Saved data entries:
*** Begin section ***

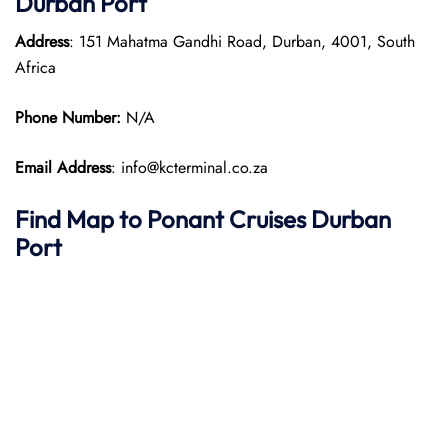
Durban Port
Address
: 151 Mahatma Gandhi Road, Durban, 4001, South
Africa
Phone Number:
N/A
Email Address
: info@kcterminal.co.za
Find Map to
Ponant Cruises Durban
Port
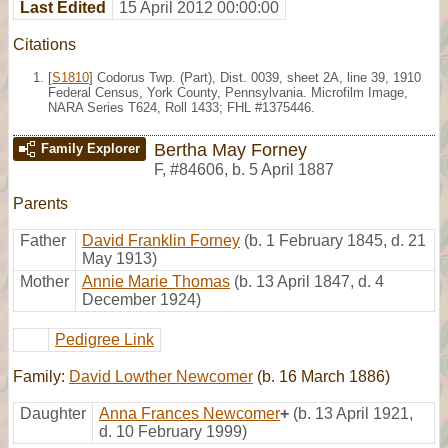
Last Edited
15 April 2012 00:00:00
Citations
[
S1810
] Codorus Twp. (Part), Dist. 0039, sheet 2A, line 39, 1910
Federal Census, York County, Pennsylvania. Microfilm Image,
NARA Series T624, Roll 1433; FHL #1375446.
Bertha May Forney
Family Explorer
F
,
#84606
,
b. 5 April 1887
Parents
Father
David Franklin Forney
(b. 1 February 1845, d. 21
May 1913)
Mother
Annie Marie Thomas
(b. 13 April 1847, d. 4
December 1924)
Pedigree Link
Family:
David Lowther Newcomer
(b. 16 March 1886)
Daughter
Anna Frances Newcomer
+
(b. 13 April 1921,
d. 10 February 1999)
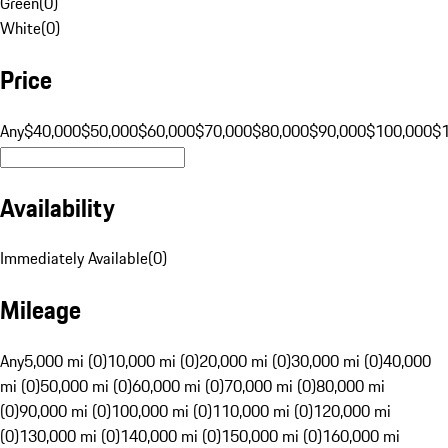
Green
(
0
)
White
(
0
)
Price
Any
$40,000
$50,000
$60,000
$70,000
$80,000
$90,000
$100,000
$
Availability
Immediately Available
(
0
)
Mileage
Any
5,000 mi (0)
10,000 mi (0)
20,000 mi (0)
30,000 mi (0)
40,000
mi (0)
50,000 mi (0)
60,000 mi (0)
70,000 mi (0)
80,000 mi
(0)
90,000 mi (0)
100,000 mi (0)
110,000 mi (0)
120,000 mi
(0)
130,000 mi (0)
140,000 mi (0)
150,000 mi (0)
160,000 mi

*** End section ***

— What is being asked —
Turn the text of every entry above into a JSON list of strings with one string per line, skipping blank lines. Leave out the picture markers.

— Answer for this exercise —
[
  "Durban Port",
  "Address",
  ": 151 Mahatma Gandhi Road, Durban, 4001, South",
  "Africa",
  "Phone Number:",
  "N/A",
  "Email Address",
  ": info@kcterminal.co.za",
  "Find Map to",
  "Ponant Cruises Durban",
  "Port",
  "Last Edited",
  "15 April 2012 00:00:00",
  "Citations",
  "[",
  "S1810",
  "] Codorus Twp. (Part), Dist. 0039, sheet 2A, line 39, 1910",
  "Federal Census, York County, Pennsylvania. Microfilm Image,",
  "NARA Series T624, Roll 1433; FHL #1375446.",
  "Bertha May Forney",
  "Family Explorer",
  "F",
  ",",
  "#84606",
  ",",
  "b. 5 April 1887",
  "Parents",
  "Father",
  "David Franklin Forney",
  "(b. 1 February 1845, d. 21",
  "May 1913)",
  "Mother",
  "Annie Marie Thomas",
  "(b. 13 April 1847, d. 4",
  "December 1924)",
  "Pedigree Link",
  "Family:",
  "David Lowther Newcomer",
  "(b. 16 March 1886)",
  "Daughter",
  "Anna Frances Newcomer",
  "+",
  "(b. 13 April 1921,",
  "d. 10 February 1999)",
  "Green",
  "(",
  "0",
  ")",
  "White",
  "(",
  "0",
  ")",
  "Price",
  "Any",
  "$40,000",
  "$50,000",
  "$60,000",
  "$70,000",
  "$80,000",
  "$90,000",
  "$100,000",
  "$",
  "Availability",
  "Immediately Available",
  "(",
  "0",
  ")",
  "Mileage",
  "Any",
  "5,000 mi (0)",
  "10,000 mi (0)",
  "20,000 mi (0)",
  "30,000 mi (0)",
  "40,000",
  "mi (0)",
  "50,000 mi (0)",
  "60,000 mi (0)",
  "70,000 mi (0)",
  "80,000 mi",
  "(0)",
  "90,000 mi (0)",
  "100,000 mi (0)",
  "110,000 mi (0)",
  "120,000 mi",
  "(0)",
  "130,000 mi (0)",
  "140,000 mi (0)",
  "150,000 mi (0)",
  "160,000 mi"
]